Scaloni respondió con liderazgo.

Tapia respondió con gestión.

Y Toviggino respondió con trabajo cotidiano, planificación, organización y una tarea ejecutiva decisiva para consolidar uno de los procesos más exitosos de la historia del fútbol argentino.

Durante años fueron objeto de cuestionamientos, burlas y descalificaciones. Hubo quienes anunciaron fracasos inevitables, quienes desconfiaron de cada decisión y quienes confundieron la crítica con la descalificación permanente.

Sin embargo, nunca respondieron con agravios.

Respondieron ganando.

La historia enseña que el éxito rara vez es fruto de la casualidad. Como afirmó Winston Churchill: «El éxito consiste en ir de fracaso en fracaso sin perder el entusiasmo».

Messi, Scaloni, Tapia y Toviggino representan esa enseñanza.

Fueron cuestionados, ridiculizados, subestimados y atacados.

Pero siguieron adelante.

Y terminaron escribiendo una de las páginas más gloriosas del deporte argentino.

Los que hablaron por boca de ganso y hoy deben una disculpa

Muchos comunicadores, periodistas, exfutbolistas y opinadores emitieron sentencias categóricas cuando los resultados todavía no habían llegado.

Se burlaron de Scaloni por su inexperiencia.

Pusieron en duda el liderazgo de Messi.

Cuestionaron cada decisión de Tapia.

Y también dirigieron críticas permanentes hacia Pablo Toviggino, uno de los hombres más influyentes en la estructura de la AFA y pieza clave en la gestión diaria que sostuvo este proyecto.

El tiempo hizo lo que siempre hace: puso cada cosa en su lugar.

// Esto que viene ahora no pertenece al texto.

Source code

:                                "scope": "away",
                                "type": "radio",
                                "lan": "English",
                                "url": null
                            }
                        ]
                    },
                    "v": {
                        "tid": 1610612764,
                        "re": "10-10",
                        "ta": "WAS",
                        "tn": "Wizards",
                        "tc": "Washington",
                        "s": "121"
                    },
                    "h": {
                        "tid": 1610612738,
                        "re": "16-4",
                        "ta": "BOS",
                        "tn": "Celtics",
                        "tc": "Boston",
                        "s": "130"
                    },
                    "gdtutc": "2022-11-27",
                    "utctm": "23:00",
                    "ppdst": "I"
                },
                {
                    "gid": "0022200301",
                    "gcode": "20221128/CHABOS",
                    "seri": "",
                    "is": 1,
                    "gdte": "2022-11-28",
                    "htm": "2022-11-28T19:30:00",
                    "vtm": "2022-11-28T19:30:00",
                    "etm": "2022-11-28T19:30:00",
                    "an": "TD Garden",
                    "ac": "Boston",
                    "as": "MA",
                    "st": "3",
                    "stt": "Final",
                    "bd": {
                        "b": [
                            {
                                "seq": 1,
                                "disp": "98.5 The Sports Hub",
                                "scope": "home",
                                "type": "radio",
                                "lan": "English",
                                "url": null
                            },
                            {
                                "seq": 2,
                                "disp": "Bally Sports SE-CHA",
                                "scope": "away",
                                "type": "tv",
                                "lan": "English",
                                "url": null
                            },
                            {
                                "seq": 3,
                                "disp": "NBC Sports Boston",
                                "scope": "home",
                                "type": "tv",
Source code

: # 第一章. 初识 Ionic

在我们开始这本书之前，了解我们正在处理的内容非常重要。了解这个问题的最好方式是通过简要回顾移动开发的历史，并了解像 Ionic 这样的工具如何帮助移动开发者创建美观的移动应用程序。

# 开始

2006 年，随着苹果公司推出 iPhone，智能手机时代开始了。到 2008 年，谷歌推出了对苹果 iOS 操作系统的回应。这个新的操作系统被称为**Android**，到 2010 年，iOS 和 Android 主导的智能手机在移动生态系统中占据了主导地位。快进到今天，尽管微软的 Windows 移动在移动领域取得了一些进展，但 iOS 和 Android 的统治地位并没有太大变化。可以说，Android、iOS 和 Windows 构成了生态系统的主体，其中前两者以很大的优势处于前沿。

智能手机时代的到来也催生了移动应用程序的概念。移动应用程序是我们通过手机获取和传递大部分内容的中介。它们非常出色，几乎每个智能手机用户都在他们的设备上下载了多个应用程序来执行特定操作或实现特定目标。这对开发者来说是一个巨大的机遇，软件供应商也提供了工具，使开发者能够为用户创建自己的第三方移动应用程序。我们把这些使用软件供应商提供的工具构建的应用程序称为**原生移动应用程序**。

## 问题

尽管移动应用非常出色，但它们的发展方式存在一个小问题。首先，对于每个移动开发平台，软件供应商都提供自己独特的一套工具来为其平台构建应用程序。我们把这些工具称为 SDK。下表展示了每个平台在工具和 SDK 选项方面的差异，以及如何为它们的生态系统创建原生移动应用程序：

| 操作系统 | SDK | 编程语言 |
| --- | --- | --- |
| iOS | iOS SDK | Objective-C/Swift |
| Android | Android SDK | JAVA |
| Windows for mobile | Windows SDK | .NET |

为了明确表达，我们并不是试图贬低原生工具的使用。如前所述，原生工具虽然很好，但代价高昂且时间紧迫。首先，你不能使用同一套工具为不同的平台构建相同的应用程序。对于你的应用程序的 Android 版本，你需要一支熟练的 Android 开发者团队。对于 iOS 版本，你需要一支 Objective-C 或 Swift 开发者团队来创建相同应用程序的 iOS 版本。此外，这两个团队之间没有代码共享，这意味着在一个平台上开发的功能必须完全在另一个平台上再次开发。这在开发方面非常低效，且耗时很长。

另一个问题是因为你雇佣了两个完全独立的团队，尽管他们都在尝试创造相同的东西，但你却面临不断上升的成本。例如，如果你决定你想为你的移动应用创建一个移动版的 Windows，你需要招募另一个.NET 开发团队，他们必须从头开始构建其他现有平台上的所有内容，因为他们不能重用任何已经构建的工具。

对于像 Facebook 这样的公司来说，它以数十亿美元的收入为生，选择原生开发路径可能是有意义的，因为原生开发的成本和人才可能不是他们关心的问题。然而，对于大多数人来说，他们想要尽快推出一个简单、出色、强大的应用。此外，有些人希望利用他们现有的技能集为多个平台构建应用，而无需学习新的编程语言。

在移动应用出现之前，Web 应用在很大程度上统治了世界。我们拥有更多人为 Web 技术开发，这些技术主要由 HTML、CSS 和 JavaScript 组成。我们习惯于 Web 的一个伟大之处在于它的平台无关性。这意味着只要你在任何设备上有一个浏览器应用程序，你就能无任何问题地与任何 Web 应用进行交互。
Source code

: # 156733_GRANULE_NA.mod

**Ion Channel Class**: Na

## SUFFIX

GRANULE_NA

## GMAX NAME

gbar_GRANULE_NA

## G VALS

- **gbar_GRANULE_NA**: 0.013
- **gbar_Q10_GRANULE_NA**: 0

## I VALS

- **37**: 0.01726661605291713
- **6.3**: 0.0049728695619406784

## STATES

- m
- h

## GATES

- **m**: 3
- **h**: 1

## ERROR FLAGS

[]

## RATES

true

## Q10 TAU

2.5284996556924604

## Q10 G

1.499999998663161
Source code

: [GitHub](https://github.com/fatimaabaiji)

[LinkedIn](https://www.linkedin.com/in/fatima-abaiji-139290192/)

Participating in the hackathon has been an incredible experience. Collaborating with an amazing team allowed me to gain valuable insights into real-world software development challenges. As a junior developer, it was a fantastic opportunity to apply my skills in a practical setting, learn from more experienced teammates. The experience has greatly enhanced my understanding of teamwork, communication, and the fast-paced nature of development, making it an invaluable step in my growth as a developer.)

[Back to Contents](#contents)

Las conquistas deportivas, la estabilidad institucional y el reconocimiento internacional terminaron respondiendo mejor que cualquier discusión televisiva o cualquier editorial apresurada.

Quizás el pedido de perdón ya no sea solamente para ellos.

Quizás sea también una invitación para aprender que antes de destruir un proyecto conviene comprender las razones que pueden llevarlo al éxito.

Porque el éxito no se hereda.

No se improvisa.

No se compra.

El éxito se construye.

Y la Selección Argentina, con Messi, Scaloni, Tapia y Pablo Toviggino como protagonistas fundamentales de este proceso histórico, constituye una de las demostraciones más contundentes de esa verdad.